Denpasar (ANTARA) - Guru Besar Fakultas Teknik Universitas Udayana Prof I Gusti Bagus Wijaya melihat misi menggunakan pembangkit listrik tenaga surya (PLTS) atap secara masif di Bali masih berat penerapannya.
Hal ini disampaikannya dalam Pelatihan Media Mewujudkan Bali Emisi Nol Bersih 2045 menyikapi sedang gencarnya Pemprov Bali mendorong transisi energi dengan memanfaatkan energi terbarukan PLTS atap.
Ia di Denpasar, Rabu, menilai untuk memanfaatkan energi surya kurang tepat menggunakan photovoltaic (PV) atau pembangkit yang dipasang di atap bangunan untuk menghasilkan energi listrik.
“Ya (masih berat) kecuali jangan pakai PV, seperti Uni Emirat Arab pakai solar thermal karena PV kita masih mahal,” kata Prof Wijaya.
Ia sendiri cukup kesulitan menentukan energi terbarukan seperti apa yang tepat dikembangkan di Bali dan mampu berjalan berkelanjutan, sebab pengelolaan unit merupakan salah satu tantangan dalam isu transisi energi selama ini.
Jika hendak masif menggunakan PLTS atap, menurut dia, lebih banyak lagi tantangan, selain mahal, proses kembali modalnya membutuhkan waktu belasan tahun paling cepat.
Baca juga: Gubernur Bali dorong pelaku usaha mulai gunakan PLTS atap
Hasil dari pemanfaatan PLTS atap juga dilihat belum dapat menutupi kebutuhan, ia mencontohkan hotel sebagai salah satu juga perusahaan swasta yang didorong Pemprov Bali untuk menggunakan energi terbarukan.
“Kapan transisi energi jadi, anggap hotel saya ubah atapnya jadi PLTS, anggap ini 25 are dan satu panel ukurannya 2 meter jadi butuh 1.250 panel, itu dikalikan 300 watt, sedangkan hotel ini berapa pemakaiannya? Saya tidak pakai PLN bisa tidak, tidak akan mungkin,” ujar Prof Wijaya.

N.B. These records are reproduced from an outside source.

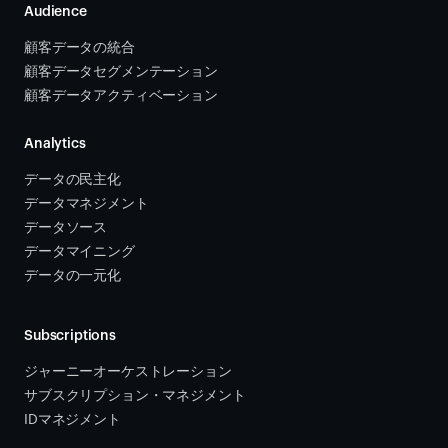
Audience
顧客データの統合 
顧客データセグメンテーション
顧客データアクティベーション 
Analytics
データの民主化
データマネジメント
データソース 
データマイニング
データの一元化
Subscriptions
ジャーニーオーケストレーション 
サブスクリプション・マネジメント 
IDマネジメント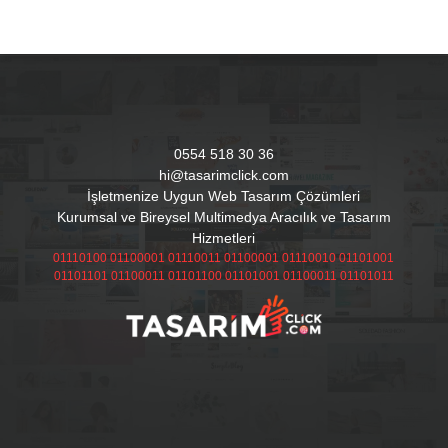
0554 518 30 36
hi@tasarimclick.com
İşletmenize Uygun Web Tasarım Çözümleri
Kurumsal ve Bireysel Multimedya Aracılık ve Tasarım
Hizmetleri
01110100 01100001 01110011 01100001 01110010 01101001
01101101 01100011 01101100 01101001 01100011 01101011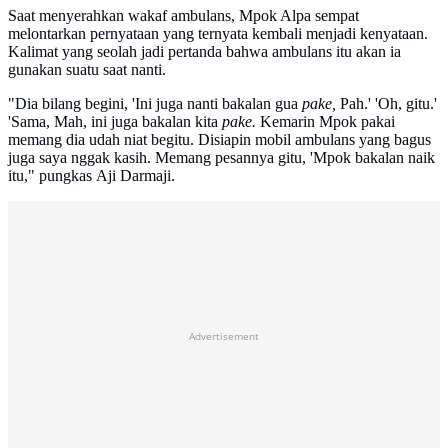
Saat menyerahkan wakaf ambulans, Mpok Alpa sempat
melontarkan pernyataan yang ternyata kembali menjadi kenyataan.
Kalimat yang seolah jadi pertanda bahwa ambulans itu akan ia
gunakan suatu saat nanti.
"Dia bilang begini, 'Ini juga nanti bakalan gua
pake,
Pah.' 'Oh, gitu.'
'Sama, Mah, ini juga bakalan kita
pake.
Kemarin Mpok pakai
memang dia udah niat begitu. Disiapin mobil ambulans yang bagus
juga saya nggak kasih. Memang pesannya gitu, 'Mpok bakalan naik
itu," pungkas Aji Darmaji.
Advertisement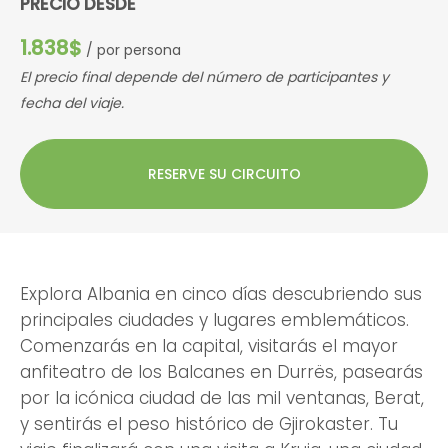
PRECIO DESDE
1.838$
/ por persona
El precio final depende del número de participantes y
fecha del viaje.
RESERVE SU CIRCUITO
Explora Albania en cinco días descubriendo sus
principales ciudades y lugares emblemáticos.
Comenzarás en la capital, visitarás el mayor
anfiteatro de los Balcanes en Durrës, pasearás
por la icónica ciudad de las mil ventanas, Berat,
y sentirás el peso histórico de Gjirokaster. Tu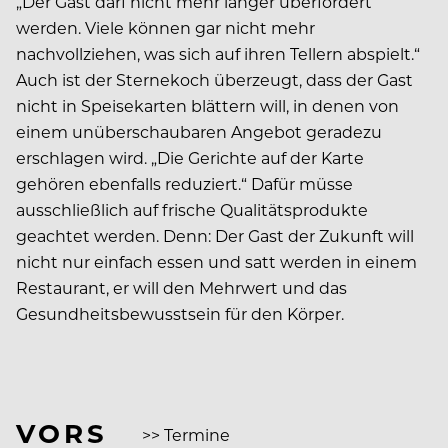
„Der Gast darf nicht mehr länger überfordert
werden. Viele können gar nicht mehr
nachvollziehen, was sich auf ihren Tellern abspielt.“
Auch ist der Sternekoch überzeugt, dass der Gast
nicht in Speisekarten blättern will, in denen von
einem unüberschaubaren Angebot geradezu
erschlagen wird. „Die Gerichte auf der Karte
gehören ebenfalls reduziert.“ Dafür müsse
ausschließlich auf frische Qualitätsprodukte
geachtet werden. Denn: Der Gast der Zukunft will
nicht nur einfach essen und satt werden in einem
Restaurant, er will den Mehrwert und das
Gesundheitsbewusstsein für den Körper.
VORS
>> Termine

Analis Ketenagalistrikan dan Energi Terbarukan IESR Alvin Putra menambahkan bahwa biaya PLTS atap memang tergolong mahal untuk penggunaan rumah tangga.
Namun, menurut dia, tidak salah jika pada fase awal mendorong penggunaan media ini digunakan oleh pihak-pihak swasta terutama industri pariwisata di Bali.
“Kita dorong lebih jauh pariwisata bisnis-bisnis lainnya yang ada di Bali, tapi untuk rumah tangga memang saya rasa belum, mungkin nanti seiring berjalannya waktu, semakin maju semakin tinggi kemampuan ekonominya saya rasa itu bisa,” kata dia.
Baca juga: Pemprov Bali tolak pasokan energi dari luar agar fokus PLTS atap
Menurut dia, jika masyarakat ingin terlibat dalam transisi energi sebelum terjun ke penggunaan media seperti PLTS atap dan lain sebagainya dapat memulai dari menghemat energi.
“Paling mudah adalah efisiensi yang tinggi, misalnya model kendaraan, kita bisa lebih banyak pakai transportasi umum, atau kebiasaan kita untuk pakai lampu, AC, bisa pelajari soal konsumsi energi,” kata Alvin.